Figure 1. Mash system flow
MASH consists of several components:
- Layout optimization engine: uses a novel, practical, efficient and effective layout optimization algorithm which handles both flat and hierarchical layouts. The layout optimization is guided by a novel minimum perturbation formulation.
- Ground rule engine: allows a very flexible description of all IBM ground rules.
- Shape manipulation software: MASH uses various shape manipulation software programs to prepare input data for the layout optimization engine.
- API for system integration: provides a set of APIs to facilitate integration with an existing design environment. The API set allows rapid construction of customized design layout solutions. For example, with the set of APIs, users can set up customized layout systems for scaling the layouts in older technology to a new technology, redistributing global wires apart to make use of white space to improve random defect yield, spacing critical nets farther to reduce coupling noise, and resizing devices to improve performance or reduce leakage.
Here is an example of a cell layout migration (see Fig. 2):
Fig. 2 Cell layout migration
MASH is used heavily inside IBM to migrate designs from one generation of IBM technology to the next generation of IBM technology without sacrificing layout density, and to migrate designs from third party's technologies to IBM technologies. The designs migrated by MASH include dataflow macros for IBM S/390, PowerPC and Cell processors, SRAM/DRAM macros and standard-cell libraries for IBM ASIC. It is also used in a DFM (Design For Manufacturability) environment, for example, to support a set of recommended rules. In addition, it has been used to evaluate the density impact of new technologies such as Alternating Phase Shift Mask.
1. F.L. Heng, L. Liebmann, J. Lund, Application of Automated Design Migration to Alternating Phase Shift Mask Design (pdf), 2001 International Symposium on Physical Design, pp. 38-43.

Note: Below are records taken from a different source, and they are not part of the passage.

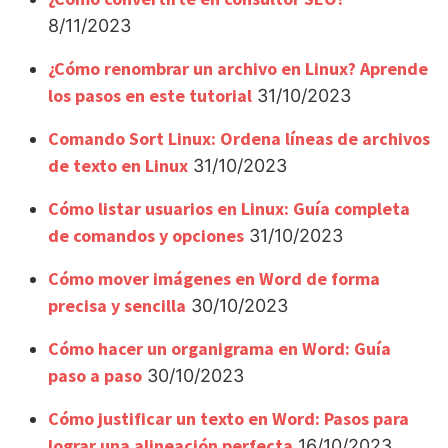
8/11/2023
¿Cómo renombrar un archivo en Linux? Aprende
los pasos en este tutorial
31/10/2023
Comando Sort Linux: Ordena líneas de archivos
de texto en Linux
31/10/2023
Cómo listar usuarios en Linux: Guía completa
de comandos y opciones
31/10/2023
Cómo mover imágenes en Word de forma
precisa y sencilla
30/10/2023
Cómo hacer un organigrama en Word: Guía
paso a paso
30/10/2023
Cómo justificar un texto en Word: Pasos para
lograr una alineación perfecta
16/10/2023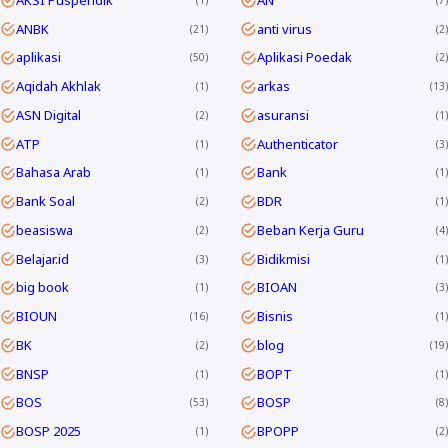
ANBK
anti virus
21
2
aplikasi
Aplikasi Poedak
50
2
Aqidah Akhlak
arkas
1
13
ASN Digital
asuransi
2
1
ATP
Authenticator
1
3
Bahasa Arab
Bank
1
1
Bank Soal
BDR
2
1
beasiswa
Beban Kerja Guru
2
4
Belajar.id
Bidikmisi
3
1
big book
BIOAN
1
3
BIOUN
Bisnis
16
1
BK
blog
2
19
BNSP
BOPT
1
1
BOS
BOSP
53
8
BOSP 2025
BPOPP
1
2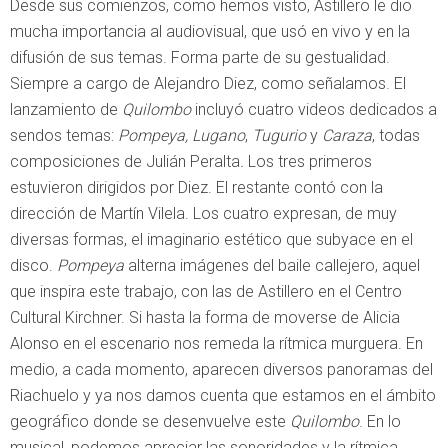
Desde sus comienzos, como hemos visto, Astillero le dio
mucha importancia al audiovisual, que usó en vivo y en la
difusión de sus temas. Forma parte de su gestualidad.
Siempre a cargo de Alejandro Diez, como señalamos. El
lanzamiento de
Quilombo
incluyó cuatro videos dedicados a
sendos temas:
Pompeya, Lugano
,
Tugurio
y
Caraza
, todas
composiciones de Julián Peralta
.
Los tres primeros
estuvieron dirigidos por Diez. El restante contó con la
dirección de Martín Vilela. Los cuatro expresan, de muy
diversas formas, el imaginario estético que subyace en el
disco.
Pompeya
alterna imágenes del baile callejero, aquel
que inspira este trabajo, con las de Astillero en el Centro
Cultural Kirchner. Si hasta la forma de moverse de Alicia
Alonso en el escenario nos remeda la rítmica murguera. En
medio, a cada momento, aparecen diversos panoramas del
Riachuelo y ya nos damos cuenta que estamos en el ámbito
geográfico donde se desenvuelve este
Quilombo
. En lo
musical, podemos apreciar las sonoridades y la rítmica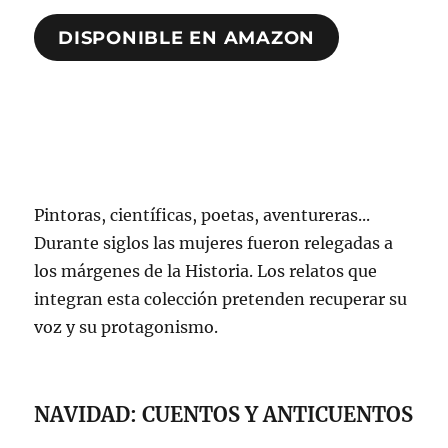
DISPONIBLE EN AMAZON
Pintoras, científicas, poetas, aventureras...
Durante siglos las mujeres fueron relegadas a
los márgenes de la Historia. Los relatos que
integran esta colección pretenden recuperar su
voz y su protagonismo.
NAVIDAD: CUENTOS Y ANTICUENTOS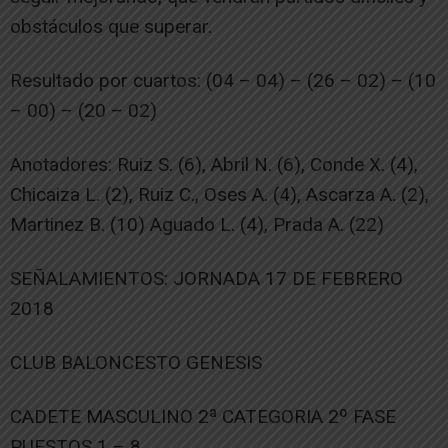
obstáculos que superar.
Resultado por cuartos: (04 – 04) – (26 – 02) – (10
– 00) – (20 – 02)
Anotadores: Ruiz S. (6), Abril N. (6), Conde X. (4),
Chicaiza L. (2), Ruiz C., Oses A. (4), Ascarza A. (2),
Martinez B. (10) Aguado L. (4), Prada A. (22)
SEÑALAMIENTOS: JORNADA 17 DE FEBRERO
2018
CLUB BALONCESTO GENESIS
CADETE MASCULINO 2ª CATEGORIA 2º FASE
PUESTOS 1 – 8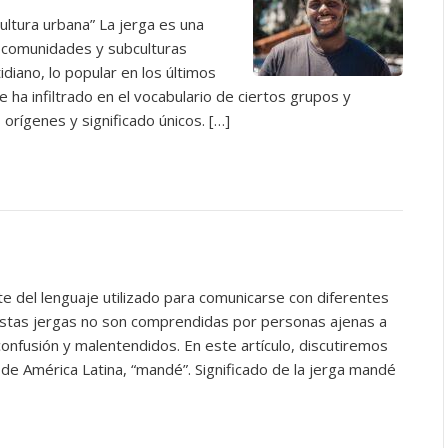
cultura urbana” La jerga es una
s comunidades y subculturas
diano, lo popular en los últimos
e ha infiltrado en el vocabulario de ciertos grupos y
orígenes y significado únicos. […]
e del lenguaje utilizado para comunicarse con diferentes
estas jergas no son comprendidas por personas ajenas a
confusión y malentendidos. En este artículo, discutiremos
de América Latina, “mandé”. Significado de la jerga mandé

2. Z. Chen and F.L. Heng, A Fast Minimum Layout Perturbation Algorithm for Electromigration Reliability Enhancement (summary), The IEEE International Symposium on Defect and Fault Tolerance in VLSI Systems, 1998, pp. 56-63.
3. F.L. Heng, Z. Chen and G. Tellez, A VLSI Artwork Legalization Technique Based on a New Criteria of Minimum Layout Perturbation (pdf), 1997 International Symposium on Physical Design, pp. 116-121.